Day 1 — Audit (60-90 minutes). Open your site in Safari with Web Inspector → Storage → Cookies. Note every domain that isn't yours. Repeat in Firefox. The trackers showing 7-day or 24-hour expiry on Safari are already capped by ITP; the ones missing entirely on Firefox are blocked by TCP. Write down which ones you actually use for revenue attribution versus which are vestigial from a 2021 retargeting pixel you forgot to remove.
Day 1, also: tag every paid link with UTMs (30 minutes). Use the Google Analytics Campaign URL Builder reference for the canonical parameter names. Every paid ad, every newsletter link, every partnership click. If you skip this step the rest doesn't help.
Day 2: install a first-party tracking script (5-10 minutes). Either build one yourself (read a UTM, store to localStorage, ping a server endpoint on your own domain) or install something off the shelf. For revenue attribution specifically you want a tool that joins to Stripe; see Attrifast's revenue attribution by channel or read the first-touch vs last-touch attribution comparison before picking a model.
Day 2 — wire the Stripe webhook (15 minutes). Subscribe to checkout.session.completed. Pass your tracking session ID through metadata on the Checkout Session creation call. On the webhook, look up the session, attach the original UTMs, write to your analytics store. This is what turns Stripe events into channel revenue without any browser cookie involved.
Day 3-7: let data accumulate. Don't act on attribution data with fewer than 50-100 conversions per channel. Statistical noise will lie to you. Once you cross that threshold, sort channels by RPV (revenue divided by visitors) and ignore everything else for the first month.
Day 8: sanity check. Compare your in-tool attribution to your Google Ads / Meta Ads dashboards. They will not agree. The platform numbers count view-through and modeled conversions; yours count clicks that produced actual Stripe charges. The platform number is usually 1.3-2x higher. The platform doesn't care about that gap. You should. Your job is to know which dollars produced which dollars. Read more on GA4 revenue attribution limitations and why conversion tracking without cookies works for SaaS once you've got the basics in place.
For the lazy version: skip steps 2-5 and use a tool that does all of them. Attrifast's privacy-first analytics ships a 4kb first-party script and a one-click Stripe connector. Stripe-native revenue attribution is the page that walks through the integration.
Cross-site tracking is when a third-party script (loaded from a different domain than the site you're visiting) drops a cookie or fingerprint that follows you between sites. Ad networks used it for retargeting and conversion attribution. Safari blocked it by default in 2020, Firefox followed in 2022, and Chrome restricted it through 2024-2025. First-party tracking, a script on your own domain, is what works in 2026.
Not automatically illegal, but it requires opt-in consent under ePrivacy Directive Article 5(3) and a lawful basis under GDPR Article 6, usually consent. The CNIL fined Google 150M EUR and Facebook 60M EUR in January 2022 over consent banner design. In practice, most cross-site tracking on EU traffic now requires a friction-heavy banner and gets refused 30-60% of the time.

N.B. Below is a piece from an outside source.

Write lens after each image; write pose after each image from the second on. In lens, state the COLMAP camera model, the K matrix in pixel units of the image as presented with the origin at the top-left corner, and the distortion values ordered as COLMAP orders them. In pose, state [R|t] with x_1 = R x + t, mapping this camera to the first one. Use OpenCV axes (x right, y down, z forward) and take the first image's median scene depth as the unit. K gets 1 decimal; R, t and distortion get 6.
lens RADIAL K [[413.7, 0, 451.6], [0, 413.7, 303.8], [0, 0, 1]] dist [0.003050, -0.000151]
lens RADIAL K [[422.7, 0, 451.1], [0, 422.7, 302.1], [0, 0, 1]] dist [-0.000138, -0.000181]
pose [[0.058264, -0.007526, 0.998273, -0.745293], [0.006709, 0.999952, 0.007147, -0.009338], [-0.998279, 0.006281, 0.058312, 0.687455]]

Chrome shipped Tracking Protection to 1% of users in January 2024 and then paused full deprecation in July 2024 in favor of a user-choice approach via Privacy Sandbox. As of 2026, third-party cookies still work in Chrome by default but are blocked in Safari, Firefox, Brave, and most Chromium-based browsers with privacy settings on. Treat them as already gone for planning purposes.
Five replacements, in roughly the order most teams adopt them: first-party UTM capture stored server-side, server-side webhook joins (Stripe checkout.session.completed matched to a session ID), first-party tracking scripts under your own domain, server-side tagging via a custom subdomain, and consent-respecting analytics that work without identifiers. For revenue attribution specifically, the first-party UTM + webhook combination recovers 90%+ of conversions that cookie-based attribution loses.